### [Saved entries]
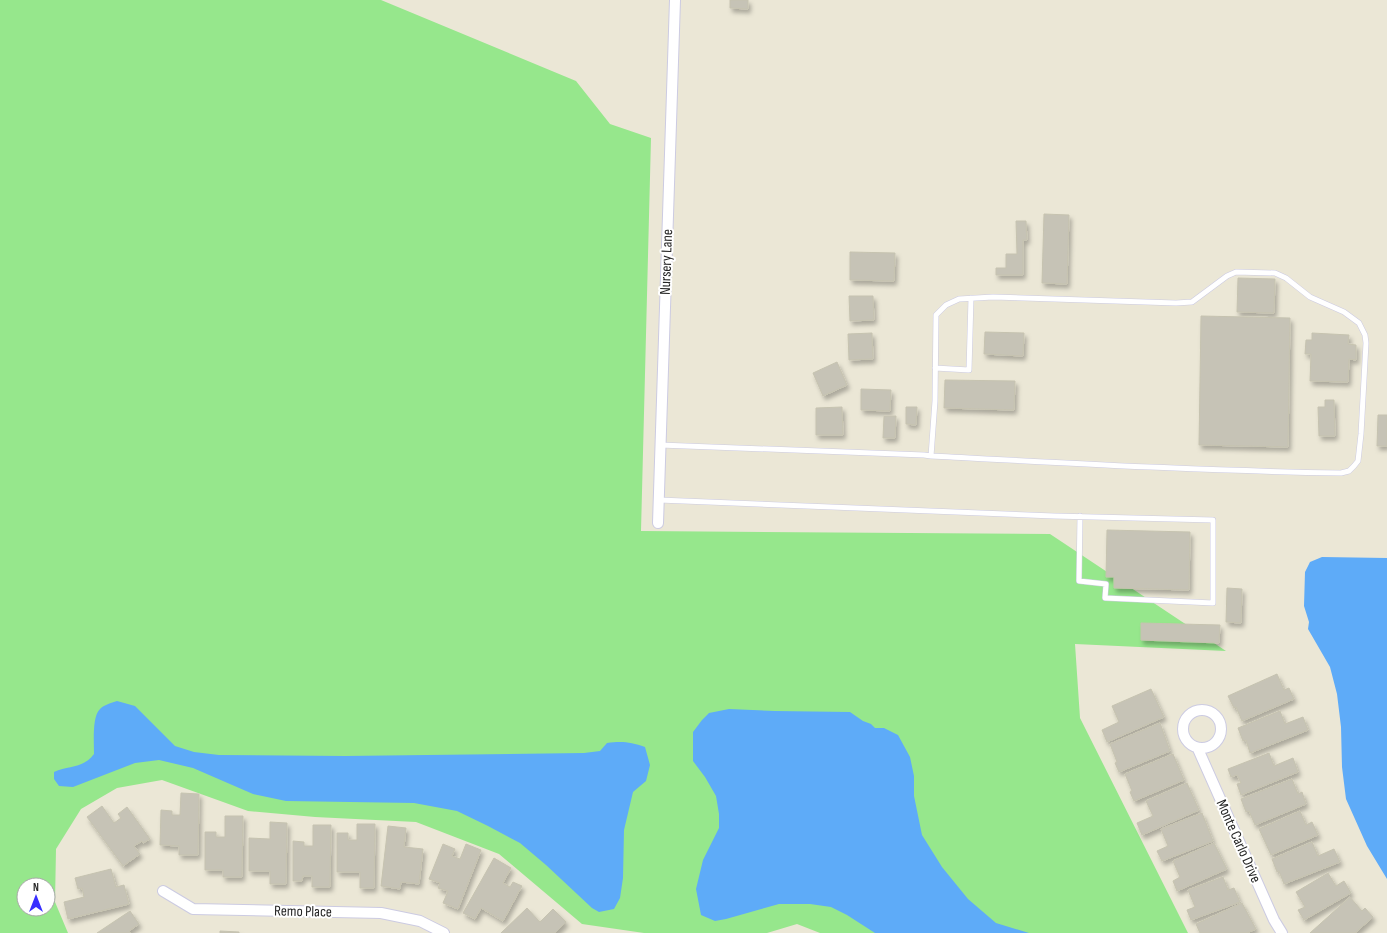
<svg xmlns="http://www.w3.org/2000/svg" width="1387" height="933" viewBox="0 0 1387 933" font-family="'Sofia Sans Condensed',sans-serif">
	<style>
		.green { fill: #96e78c; fill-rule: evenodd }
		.water { fill: #5eabf8 }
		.building { fill: #c6c3b6; stroke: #c6c3b0; filter: url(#shadow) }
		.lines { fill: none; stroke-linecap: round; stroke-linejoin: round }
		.service-casing { stroke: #cccbe2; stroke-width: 6 }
		.minor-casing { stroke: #cccbe2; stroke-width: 12 }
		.service { stroke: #fff; stroke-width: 5 }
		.minor { stroke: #fff; stroke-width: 10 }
		.labels { text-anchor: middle; stroke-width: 4; stroke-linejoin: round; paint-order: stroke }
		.street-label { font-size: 15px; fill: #262626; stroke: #fff }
	</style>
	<defs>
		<filter id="shadow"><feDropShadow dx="2.5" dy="4" stdDeviation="2" flood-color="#0004"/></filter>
	</defs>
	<rect width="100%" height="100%" fill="#ebe7d6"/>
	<path class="green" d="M 0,0 L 381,0 L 576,81 L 610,124 L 651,138 L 641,531 L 1050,534 L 1226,651 L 1075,644 L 1080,718 L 1188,933 L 820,933 L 797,924 L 767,933 L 644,933 L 582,924 L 499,854 L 416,822 L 315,817 L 248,811 L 162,780 L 117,788 L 81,809 L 56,849 L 55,902 L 68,933 L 0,933 ZM 24,885 L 48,885 L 48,909 L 24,909 Z"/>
	<path class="water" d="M 1322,557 L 1387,558 L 1387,879 L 1367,846 L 1346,799 L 1342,767 L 1341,727 L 1337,694 L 1330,667 L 1308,629 L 1309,622 L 1304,606 L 1305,572 L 1310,562 Z
		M 117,701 L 135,706 L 175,746 L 194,752 L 219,755 L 345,756 L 584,753 L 600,751 L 607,743 C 622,741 631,742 645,747 L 650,765 L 646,781 L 633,792 L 624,830 L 623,878 L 620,898 L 614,909 L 599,912 L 592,908 L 546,865 L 520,843 L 488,826 L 457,811 L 414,803 L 286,801 L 253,794 L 193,768 L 159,760 L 135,763 L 73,787 L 59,786 L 54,779 L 54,772 C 69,765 83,769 94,754 C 94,743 92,716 100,709 C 104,705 111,703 117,701 Z
		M 729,709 L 775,711 L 850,712 L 863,721 L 871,724 L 875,728 L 884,728 L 898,735 L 910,757 L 914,776 L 914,796 L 922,835 L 942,867 L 968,899 L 996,923 L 1029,933 L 875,933 L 847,915 L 831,907 L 810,904 L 779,904 L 726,919 L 715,921 L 701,915 L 696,889 L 703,860 L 719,828 L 719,814 L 716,796 L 705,777 L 693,761 L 693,732 L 702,720 L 709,713 Z"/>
	<path class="building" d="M 730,0 L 748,0 L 748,9 L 730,8 Z
		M 1044,214 L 1069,215 L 1067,284 L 1042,283 Z
		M 1016,221 L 1026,221 L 1027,240 L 1023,240 L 1023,275 L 996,275 L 996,268 L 1006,268 L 1006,254 L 1017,254 Z
		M 850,252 L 895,253 L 894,281 L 850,280 Z
		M 1238,278 L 1275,279 L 1274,313 L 1237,312 Z
		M 849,296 L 873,296 L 874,320 L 850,321 Z
		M 1201,316 L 1290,318 L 1288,447 L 1199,445 Z
		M 985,332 L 1024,333 L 1023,356 L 984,354 Z
		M 872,333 L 873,359 L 849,360 L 848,334 Z
		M 1312,333 L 1349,335 L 1348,344 L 1356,345 L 1356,360 L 1349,359 L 1348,382 L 1310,381 L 1311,354 L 1305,354 L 1306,340 L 1312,340 Z
		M 837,362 L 847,385 L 823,396 L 813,373 Z
		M 945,380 L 1015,381 L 1014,410 L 944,408 Z
		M 861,389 L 891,390 L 890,411 L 861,410 Z
		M 1325,400 L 1334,400 L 1335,436 L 1319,436 L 1318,407 L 1325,407 Z
		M 842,407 L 843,435 L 816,435 L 816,408 Z
		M 906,407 L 917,407 L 916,425 L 906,424 Z
		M 1378,415 L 1387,415 L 1387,446 L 1377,446 Z
		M 884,416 L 896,416 L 895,438 L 883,438 Z
		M 1107,530 L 1190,532 L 1189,590 L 1114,588 L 1114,577 L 1106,577 Z
		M 1227,588 L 1242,589 L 1241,623 L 1226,622 Z
		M 1141,623 L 1220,625 L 1219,643 L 1141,640 Z
		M 1277,674 L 1284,690 L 1289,688 L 1294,699 L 1242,721 L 1236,707 L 1234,708 L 1228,696 Z
		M 1151,689 L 1164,717 L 1107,742 L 1102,730 L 1119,722 L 1112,706 Z
		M 1280,711 L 1285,724 L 1303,717 L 1308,730 L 1250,753 L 1246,740 L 1243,741 L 1238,728 Z
		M 1160,723 L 1170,751 L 1119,772 L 1115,763 L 1117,762 L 1110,744 Z
		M 1269,753 L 1274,766 L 1293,758 L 1298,772 L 1241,795 L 1237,784 L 1241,783 L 1237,775 L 1231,777 L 1228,769 Z
		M 1173,754 L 1184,780 L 1134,801 L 1130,792 L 1132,791 L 1125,774 Z
		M 1292,779 L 1298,794 L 1302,792 L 1306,804 L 1255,825 L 1249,811 L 1246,812 L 1241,799 Z
		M 1187,783 L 1199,810 L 1142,835 L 1137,823 L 1153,816 L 1146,801 Z
		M 181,793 L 199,794 L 198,855 L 179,855 L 179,846 L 160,845 L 161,810 L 172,811 L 172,815 L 180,815 Z
		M 102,806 L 114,823 L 121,818 L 118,814 L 127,807 L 150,839 L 143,843 L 142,841 L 134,846 L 140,854 L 123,866 L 87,817 Z
		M 1300,811 L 1306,825 L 1312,822 L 1318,835 L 1271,855 L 1259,829 Z
		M 1202,813 L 1213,841 L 1162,861 L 1157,851 L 1168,846 L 1161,829 Z
		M 225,816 L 243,816 L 242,877 L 223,877 L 223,870 L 205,870 L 205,832 L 216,832 L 216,837 L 225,837 Z
		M 270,822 L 287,823 L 286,884 L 270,884 L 270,871 L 249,871 L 249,838 L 270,839 Z
		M 357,824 L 375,824 L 374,888 L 360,888 L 360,872 L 337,872 L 337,833 L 348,833 L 348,840 L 357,840 Z
		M 313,825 L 331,825 L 330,887 L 312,887 L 312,876 L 303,876 L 302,881 L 293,881 L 293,841 L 304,842 L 304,846 L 313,846 Z
		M 388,826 L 406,828 L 404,847 L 423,849 L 419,884 L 401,882 L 400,889 L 381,886 Z
		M 1312,842 L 1318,856 L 1334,849 L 1340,862 L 1284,884 L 1279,871 L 1277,872 L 1272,859 Z
		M 1214,843 L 1227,869 L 1177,891 L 1173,881 L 1180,877 L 1173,861 Z
		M 443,844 L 455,849 L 452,856 L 460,859 L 466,844 L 481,850 L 458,909 L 443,903 L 448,891 L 438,888 L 440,883 L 429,879 Z
		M 494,858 L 511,868 L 503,883 L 510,887 L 513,882 L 522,886 L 503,921 L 481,908 L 475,919 L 463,913 Z
		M 111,869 L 116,887 L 124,885 L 129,904 L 68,919 L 64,902 L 84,897 L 82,888 L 78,889 L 75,878 Z
		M 1328,873 L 1336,886 L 1344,881 L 1351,893 L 1304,920 L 1298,910 L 1305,907 L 1296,892 Z
		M 1223,877 L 1228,890 L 1234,888 L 1240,902 L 1191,920 L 1187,910 L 1195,907 L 1188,890 Z
		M 1350,897 L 1362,911 L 1365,908 L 1373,917 L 1355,933 L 1310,933 Z
		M 1242,903 L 1256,929 L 1247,933 L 1200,933 L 1196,924 Z
		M 527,908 L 540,922 L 553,909 L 566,922 L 555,933 L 501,933 Z
		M 130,911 L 139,924 L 129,931 L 131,933 L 97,933 Z
		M 220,931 L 239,932 L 239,933 L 220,933 Z"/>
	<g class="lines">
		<defs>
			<path id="service" d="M 935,368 L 969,370 L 971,298
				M 660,445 L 924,455 L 931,456 C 1067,463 1204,471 1341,473 L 1349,471 L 1354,466 L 1358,461 L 1361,434 L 1366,343 L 1365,335 L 1359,323 L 1344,312 L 1310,297 L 1286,278 L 1275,273 L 1236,272 L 1227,276 L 1192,302 L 1176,303 L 993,297 L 959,299 L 946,305 L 936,315 L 935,401 L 931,456
				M 659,500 L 1054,516 L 1213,520 L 1213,603 L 1105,598 L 1106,584 L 1079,581 L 1080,516"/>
			<path id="minor" d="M 658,523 L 675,0
				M1183 729a19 19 0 1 1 38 0a19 19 0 1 1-38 0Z
				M 1198,749 L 1274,920 L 1282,933
				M 163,891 L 193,909 L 381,913 L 420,921 L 444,933"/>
		</defs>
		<use href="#service" class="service-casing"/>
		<use href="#minor" class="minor-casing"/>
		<use href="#service" class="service"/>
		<use href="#minor" class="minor"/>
	</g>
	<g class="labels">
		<g class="street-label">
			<text transform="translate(666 262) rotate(-88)" y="5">Nursery Lane</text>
			<text transform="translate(1239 841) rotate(66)" y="5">Monte Carlo Drive</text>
			<text transform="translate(303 911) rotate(1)" y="5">Remo Place</text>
		</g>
	</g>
	<g transform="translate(36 897)"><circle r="19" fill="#ffffff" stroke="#a8a8a8"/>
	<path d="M0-3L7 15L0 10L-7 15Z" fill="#392fff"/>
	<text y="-6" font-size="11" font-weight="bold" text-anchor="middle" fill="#262626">N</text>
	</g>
</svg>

### [What is being asked]
Search the entries above for the word "lines", and copy every line where it occurs.

### [Answer to the exercise]
		.lines { fill: none; stroke-linecap: round; stroke-linejoin: round }
	<g class="lines">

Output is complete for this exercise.